Les députés britanniques ont violemment riposté à la décision du Premier ministre, Boris Johnson, de « suspendre » la chambre des Communes pendant cinq semaines, sans doute pour qu’il garde la liberté de sortir la Grande-Bretagne de l’Union européenne, même en l’absence d’accord. Les Communes ont voté une loi qui lui interdit d’annoncer la rupture si, auparavant, il n’a pas conclu un accord avec l’UE.

À LA MANIÈRE forte choisie par M. Johnson pour mater les députés, ceux-ci ont répliqué par l’adoption d’une loi qui exige un accord préalable à un Brexit effectif.
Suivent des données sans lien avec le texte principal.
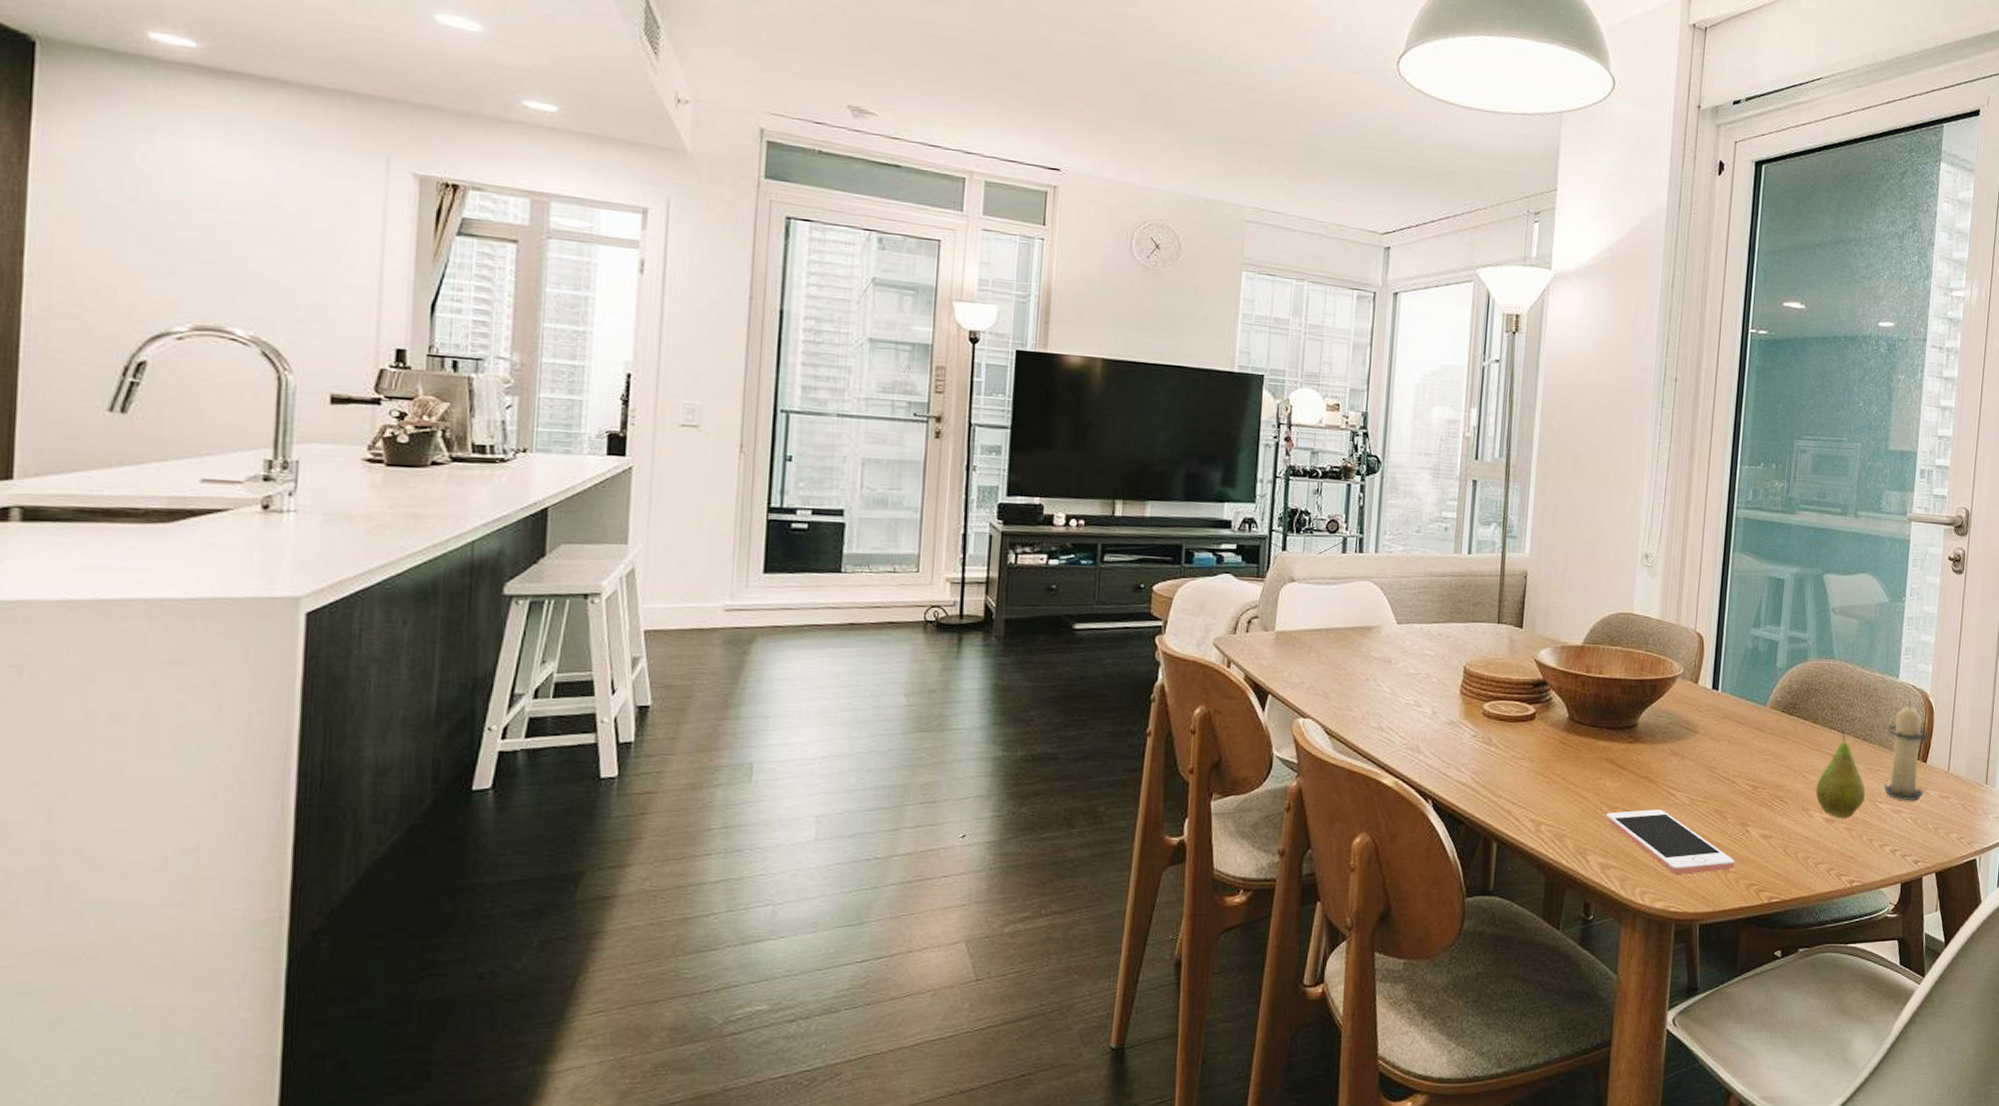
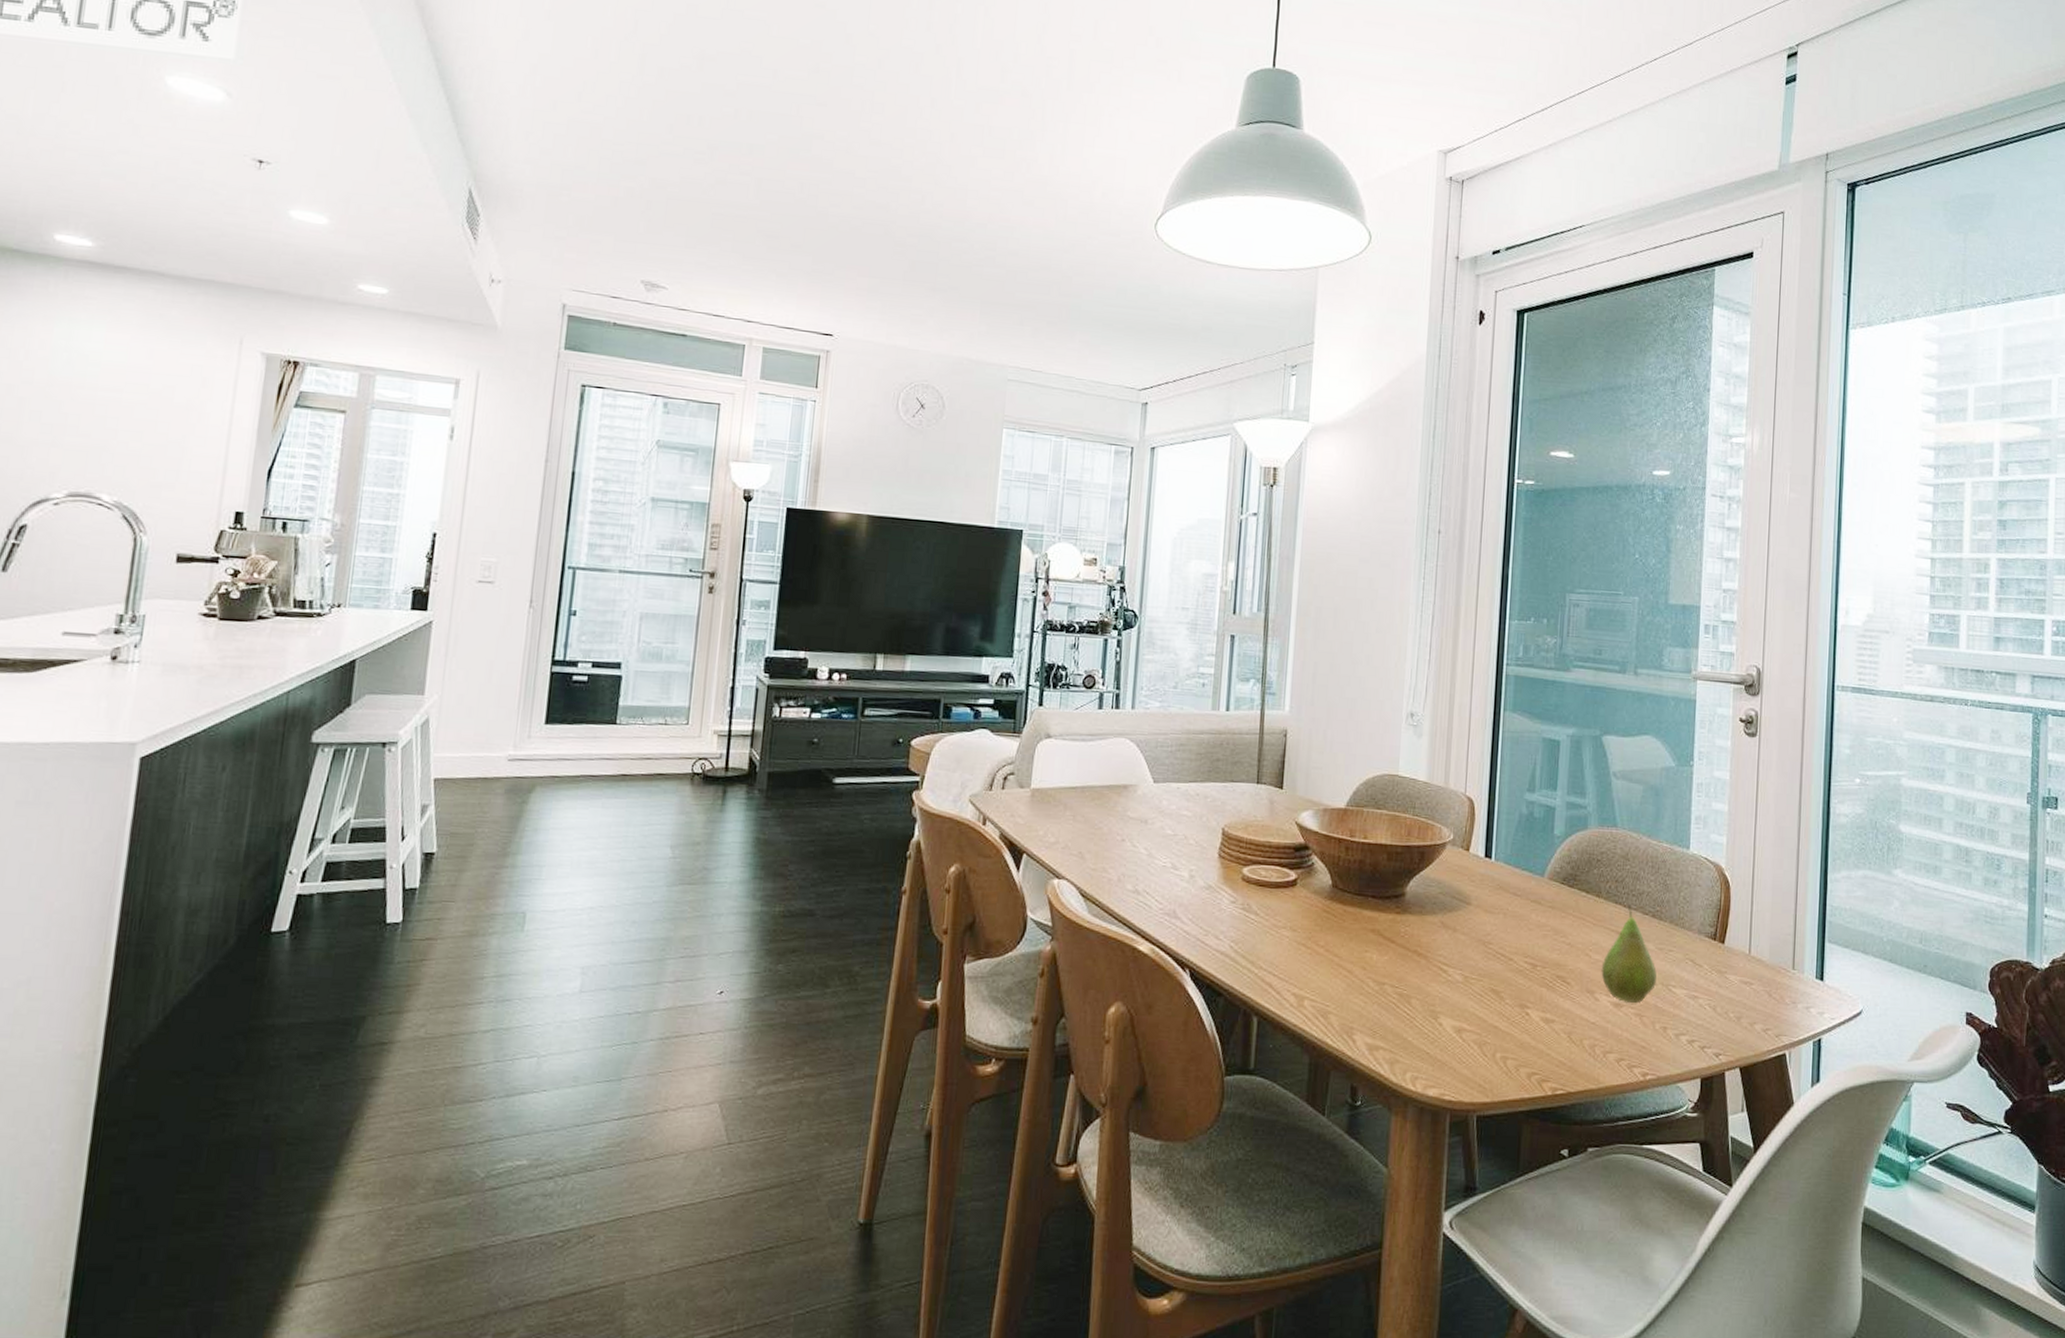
cell phone: present [1605,809,1735,874] -> none [1372,986,1514,1059]
candle: present [1884,701,1930,801] -> none [1677,874,1727,986]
En pleine séance, un député conservateur, Philippe Lee, est allé s’asseoir sur les bancs des libéraux-démocrates, indiquant ainsi qu’il démissionnait du parti conservateur. Vingt et un élus tories ont voté la nouvelle loi, ce qui, aux yeux de M. Johnson, signifie qu’ils sont exclus du partI. Parmi eux, un descendant de Winston Churchill. Le conflit s’est ensuite aggravé : le Premier ministre a annoncé son intention de dissoudre l’Assemblée, de procéder à des élections anticipées dans les semaines qui viennent et de maintenir la date du Brexit au 31 octobre. Sa stratégie et sa façon de l’adapter chaque jour aux nouvelles péripéties d’une feuilleton sans fin montrent qu’il n’a en définitive qu’un seul objectif : obliger son pays à quitter l’Union sans accord.

Méthode arbitraire.

La reine Elizabeth II s’est sans doute montrée trop docile quand, au cœur d’une crise historique sans précédent, elle a donné son aval à la décision de M. Johnson d’étouffer la voix de la chambre. Rien, pas même son statut qui lui interdit de gouverner, ne l’empêchait d’expliquer à son nouveau chef du gouvernement qu’il faisait un pari très dangereux. Elle a préféré s’en tenir au rôle qui lui est dévolu par la tradition. De son côté, M. Johnson a joué sur le fait que la Constitution britannique n’est pas écrite et que ce qui a été fait dans certaines circonstances peut être accompli dans un contexte politiquement tendu. À noter que le mouvement d’opposition à Johnson né au sein des Tories ne signifie pas que tous les députés conservateurs soient hostiles au Brexit, ni même qu’ils soient minoritaires. Simplement, ils se sont élevés avec force contre la méthode arbitraire du Premier ministre.

Boris croit à sa chance.

Il n’empêche que se joue une partie passionnée, dont la dramatisation voulue par les élus favorables au hard Brexit conduit l’opinion et ses représentants à un conflit qui laissera des traces. Même les élections anticipées réclamées par Johnson ne combleront pas le fossé entre les pour et les contre. Là où Theresa May, avec un acharnement et une patience incroyables, a tenté de mettre en place un Brexit sans conséquence négative pour le Royaume-Uni, Boris Johnson, au nom de ses seules ambitions, est en train de déchirer le tissu de la société britannique. Il compte beaucoup sur sa popularité, qui est élevée et s’il propose maintenant des élections anticipées, c’est parce qu’il croit très sincèrement qu’il retrouvera une majorité tory débarrassée de ces conservateurs démocrates qui ne veulent pas que le Brexit démolisse la Grande-Bretagne.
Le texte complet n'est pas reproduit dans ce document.